Ensaf Haidar, his wife, told Amnesty International she fears Badawi may be unable to withstand a second round of flogging.

"Raif told me he is in a lot of pain after his flogging, his health is poor and I'm certain he will not be able to cope with another round of lashes," she said.

Zeid Raad al-Hussein, the U.N. high commissioner for human rights, said in a statement he had appealed to the Saudi king to pardon Badawi.

"Flogging is, in my view, at the very least, a form of cruel and inhuman punishment," Hussein said, noting he had urged the Saudi king to "urgently review this type of extraordinarily harsh penalty."

Flogging is prohibited under the Convention against Torture, a law to which Saudi Arabia is party. The kingdom, a major ally of the U.S., is also a member of the U.N. Human Rights Council.

Badawi was found guilty last year of insulting Islam on Free Saudi Liberals, a now-shuttered website he created. He was given a sentence of a decade in prison and 1,000 lashes, and ordered to pay about $266,000 in fines. A court had originally sentenced him to 600 lashes and seven years in prison, but a judge increased the sentence after an appeal.
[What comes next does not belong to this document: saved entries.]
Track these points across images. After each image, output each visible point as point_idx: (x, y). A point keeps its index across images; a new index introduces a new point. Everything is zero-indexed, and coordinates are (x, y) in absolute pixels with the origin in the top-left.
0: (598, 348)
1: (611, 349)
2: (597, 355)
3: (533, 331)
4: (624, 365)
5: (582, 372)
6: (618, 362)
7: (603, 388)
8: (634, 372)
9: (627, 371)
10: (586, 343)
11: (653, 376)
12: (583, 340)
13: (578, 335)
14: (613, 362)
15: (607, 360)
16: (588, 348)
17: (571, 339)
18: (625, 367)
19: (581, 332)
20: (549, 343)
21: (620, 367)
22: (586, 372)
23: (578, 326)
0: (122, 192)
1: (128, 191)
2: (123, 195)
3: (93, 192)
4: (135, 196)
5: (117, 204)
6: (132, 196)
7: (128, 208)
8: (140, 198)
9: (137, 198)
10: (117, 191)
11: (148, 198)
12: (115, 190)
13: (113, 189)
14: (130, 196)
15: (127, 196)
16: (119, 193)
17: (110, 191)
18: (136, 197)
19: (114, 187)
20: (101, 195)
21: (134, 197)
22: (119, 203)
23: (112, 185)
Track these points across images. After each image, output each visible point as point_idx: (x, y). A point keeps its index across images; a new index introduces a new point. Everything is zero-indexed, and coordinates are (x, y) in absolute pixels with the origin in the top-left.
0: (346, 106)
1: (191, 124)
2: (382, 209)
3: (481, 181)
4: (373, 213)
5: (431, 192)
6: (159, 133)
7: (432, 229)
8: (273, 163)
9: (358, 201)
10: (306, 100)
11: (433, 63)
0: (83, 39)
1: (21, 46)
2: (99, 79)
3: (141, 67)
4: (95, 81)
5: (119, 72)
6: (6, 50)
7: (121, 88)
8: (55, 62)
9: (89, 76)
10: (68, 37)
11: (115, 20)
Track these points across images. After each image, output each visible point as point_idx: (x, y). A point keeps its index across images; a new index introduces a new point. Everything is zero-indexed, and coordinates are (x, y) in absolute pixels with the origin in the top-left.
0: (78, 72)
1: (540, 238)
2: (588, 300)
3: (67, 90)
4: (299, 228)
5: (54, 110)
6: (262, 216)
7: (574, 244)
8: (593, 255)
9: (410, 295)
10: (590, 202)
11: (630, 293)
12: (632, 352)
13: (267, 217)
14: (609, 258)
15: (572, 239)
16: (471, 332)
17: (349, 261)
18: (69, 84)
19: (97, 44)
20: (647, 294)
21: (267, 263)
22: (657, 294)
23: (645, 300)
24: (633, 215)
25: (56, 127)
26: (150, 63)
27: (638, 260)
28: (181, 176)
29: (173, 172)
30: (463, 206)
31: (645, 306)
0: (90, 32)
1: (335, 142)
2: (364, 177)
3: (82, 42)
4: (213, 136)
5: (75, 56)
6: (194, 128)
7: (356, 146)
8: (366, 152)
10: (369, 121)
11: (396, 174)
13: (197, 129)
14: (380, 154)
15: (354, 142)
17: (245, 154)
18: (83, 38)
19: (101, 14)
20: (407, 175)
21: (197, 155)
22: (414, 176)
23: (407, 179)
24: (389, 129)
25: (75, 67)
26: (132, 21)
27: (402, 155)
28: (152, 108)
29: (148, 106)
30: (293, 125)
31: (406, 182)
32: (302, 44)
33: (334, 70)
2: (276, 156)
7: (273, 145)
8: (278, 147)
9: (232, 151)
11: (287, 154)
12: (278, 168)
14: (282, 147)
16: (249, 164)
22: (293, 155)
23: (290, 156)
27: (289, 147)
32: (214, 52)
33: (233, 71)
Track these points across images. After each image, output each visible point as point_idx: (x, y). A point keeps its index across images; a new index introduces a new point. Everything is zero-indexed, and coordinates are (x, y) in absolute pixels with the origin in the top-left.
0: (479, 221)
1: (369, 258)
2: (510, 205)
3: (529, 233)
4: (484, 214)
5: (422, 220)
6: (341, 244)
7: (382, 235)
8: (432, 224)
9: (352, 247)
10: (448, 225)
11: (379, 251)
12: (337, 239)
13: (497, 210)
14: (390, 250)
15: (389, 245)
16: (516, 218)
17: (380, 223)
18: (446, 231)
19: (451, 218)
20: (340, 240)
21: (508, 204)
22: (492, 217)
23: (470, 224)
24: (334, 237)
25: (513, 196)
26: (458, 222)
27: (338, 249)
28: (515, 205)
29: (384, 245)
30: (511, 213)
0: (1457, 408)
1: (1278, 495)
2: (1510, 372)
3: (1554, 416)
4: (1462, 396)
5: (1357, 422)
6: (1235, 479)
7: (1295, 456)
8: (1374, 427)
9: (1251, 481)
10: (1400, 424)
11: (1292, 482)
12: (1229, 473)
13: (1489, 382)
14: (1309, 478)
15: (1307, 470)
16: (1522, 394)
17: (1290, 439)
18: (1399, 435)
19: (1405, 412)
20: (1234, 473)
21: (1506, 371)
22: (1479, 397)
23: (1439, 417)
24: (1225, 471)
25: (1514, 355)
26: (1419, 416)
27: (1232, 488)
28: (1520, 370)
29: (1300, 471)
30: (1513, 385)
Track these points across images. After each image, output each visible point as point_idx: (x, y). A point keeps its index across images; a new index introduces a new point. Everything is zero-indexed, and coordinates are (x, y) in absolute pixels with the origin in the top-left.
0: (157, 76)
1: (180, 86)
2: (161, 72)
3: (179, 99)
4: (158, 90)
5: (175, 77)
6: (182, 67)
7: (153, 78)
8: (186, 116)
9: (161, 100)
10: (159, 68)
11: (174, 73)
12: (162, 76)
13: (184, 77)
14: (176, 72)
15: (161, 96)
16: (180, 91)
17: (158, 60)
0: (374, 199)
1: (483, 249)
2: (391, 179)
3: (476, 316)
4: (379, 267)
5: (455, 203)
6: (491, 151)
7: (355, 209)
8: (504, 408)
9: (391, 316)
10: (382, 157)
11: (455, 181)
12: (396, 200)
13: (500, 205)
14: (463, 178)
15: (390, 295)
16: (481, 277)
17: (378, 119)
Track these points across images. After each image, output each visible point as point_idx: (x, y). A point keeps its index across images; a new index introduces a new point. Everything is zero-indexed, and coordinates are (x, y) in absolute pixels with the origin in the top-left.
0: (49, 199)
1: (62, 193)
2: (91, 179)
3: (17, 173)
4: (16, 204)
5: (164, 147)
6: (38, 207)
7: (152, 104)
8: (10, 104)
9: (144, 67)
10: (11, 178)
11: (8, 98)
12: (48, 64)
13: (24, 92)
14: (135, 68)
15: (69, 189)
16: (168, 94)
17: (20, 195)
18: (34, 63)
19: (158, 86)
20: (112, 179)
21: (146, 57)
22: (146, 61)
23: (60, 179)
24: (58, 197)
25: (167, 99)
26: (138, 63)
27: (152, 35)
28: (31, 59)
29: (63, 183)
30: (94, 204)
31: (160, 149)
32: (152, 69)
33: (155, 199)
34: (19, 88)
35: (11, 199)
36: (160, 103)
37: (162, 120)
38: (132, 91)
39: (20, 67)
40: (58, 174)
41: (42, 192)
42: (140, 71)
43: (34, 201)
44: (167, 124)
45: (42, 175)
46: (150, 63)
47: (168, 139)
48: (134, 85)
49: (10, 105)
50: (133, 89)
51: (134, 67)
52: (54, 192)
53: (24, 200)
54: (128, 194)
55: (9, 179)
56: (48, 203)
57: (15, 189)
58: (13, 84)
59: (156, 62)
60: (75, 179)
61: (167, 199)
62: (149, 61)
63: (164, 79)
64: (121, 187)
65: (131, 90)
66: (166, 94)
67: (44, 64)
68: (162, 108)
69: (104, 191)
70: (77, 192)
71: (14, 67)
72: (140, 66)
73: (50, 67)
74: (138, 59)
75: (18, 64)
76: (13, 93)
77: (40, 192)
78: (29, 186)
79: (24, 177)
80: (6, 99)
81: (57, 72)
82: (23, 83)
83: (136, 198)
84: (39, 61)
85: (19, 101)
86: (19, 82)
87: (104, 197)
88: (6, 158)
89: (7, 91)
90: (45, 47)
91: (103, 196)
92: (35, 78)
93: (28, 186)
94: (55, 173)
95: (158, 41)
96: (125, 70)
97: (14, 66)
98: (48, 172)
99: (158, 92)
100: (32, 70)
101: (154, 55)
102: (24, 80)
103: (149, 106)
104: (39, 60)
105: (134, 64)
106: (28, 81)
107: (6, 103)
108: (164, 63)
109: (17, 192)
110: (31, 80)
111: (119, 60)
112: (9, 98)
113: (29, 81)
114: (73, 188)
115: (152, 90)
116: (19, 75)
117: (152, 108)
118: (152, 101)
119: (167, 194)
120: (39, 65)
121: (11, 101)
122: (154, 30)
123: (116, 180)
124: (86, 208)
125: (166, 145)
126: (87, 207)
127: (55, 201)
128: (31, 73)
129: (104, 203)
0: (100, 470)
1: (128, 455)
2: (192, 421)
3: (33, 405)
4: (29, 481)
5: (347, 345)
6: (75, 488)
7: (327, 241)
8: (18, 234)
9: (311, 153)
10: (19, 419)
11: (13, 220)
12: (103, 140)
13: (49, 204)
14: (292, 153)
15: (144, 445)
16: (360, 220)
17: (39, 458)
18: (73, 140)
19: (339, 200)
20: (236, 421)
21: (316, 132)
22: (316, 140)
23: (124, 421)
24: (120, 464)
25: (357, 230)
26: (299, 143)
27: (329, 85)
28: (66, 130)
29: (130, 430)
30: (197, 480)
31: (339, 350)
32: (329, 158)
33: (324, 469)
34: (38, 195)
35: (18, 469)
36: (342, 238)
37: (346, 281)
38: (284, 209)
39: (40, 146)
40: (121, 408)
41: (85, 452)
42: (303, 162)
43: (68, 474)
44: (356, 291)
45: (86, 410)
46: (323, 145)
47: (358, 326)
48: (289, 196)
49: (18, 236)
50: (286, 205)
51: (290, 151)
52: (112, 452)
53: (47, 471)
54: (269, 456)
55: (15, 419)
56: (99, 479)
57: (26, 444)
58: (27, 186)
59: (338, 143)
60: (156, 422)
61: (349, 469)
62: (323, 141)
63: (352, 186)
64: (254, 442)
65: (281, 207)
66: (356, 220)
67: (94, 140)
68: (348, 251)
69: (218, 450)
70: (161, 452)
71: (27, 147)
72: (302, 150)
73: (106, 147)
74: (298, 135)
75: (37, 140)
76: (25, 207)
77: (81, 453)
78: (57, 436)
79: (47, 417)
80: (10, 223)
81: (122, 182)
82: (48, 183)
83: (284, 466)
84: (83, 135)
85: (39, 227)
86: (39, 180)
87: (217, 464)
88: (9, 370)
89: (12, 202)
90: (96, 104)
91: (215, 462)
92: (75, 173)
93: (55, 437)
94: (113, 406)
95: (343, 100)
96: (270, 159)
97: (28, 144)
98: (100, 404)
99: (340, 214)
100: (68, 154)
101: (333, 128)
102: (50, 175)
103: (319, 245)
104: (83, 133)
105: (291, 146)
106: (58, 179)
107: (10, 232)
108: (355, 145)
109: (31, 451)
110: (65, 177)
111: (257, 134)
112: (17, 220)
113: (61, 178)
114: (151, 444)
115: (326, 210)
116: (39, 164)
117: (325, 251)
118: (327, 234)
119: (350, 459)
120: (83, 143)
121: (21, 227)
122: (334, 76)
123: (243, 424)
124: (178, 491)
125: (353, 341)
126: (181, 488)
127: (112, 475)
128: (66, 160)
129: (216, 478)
Elham Manea, a spokeswoman for Badawai, tells NPR's Melissa Block that Badawi wrote about "secularism, about what it means to have a free society, freedom of expression.

"When you think about it, he was just stating what many countries are living," she said. "He just wanted that in Saudi Arabia."

Manea told Block that Badawi is a symbol "for many thousands of other men and women who are in prison for doing nothing but expressing their opinion or demanding reform or demanding women's rights."

She urged the U.S., which, along with other Western nations has criticized the punishment, to do more.

"The United States has a responsibility, given the fact that it is always defending human rights on an international level, that it puts pressure on its ally, Saudi Arabia, in order to uphold its own image," she said.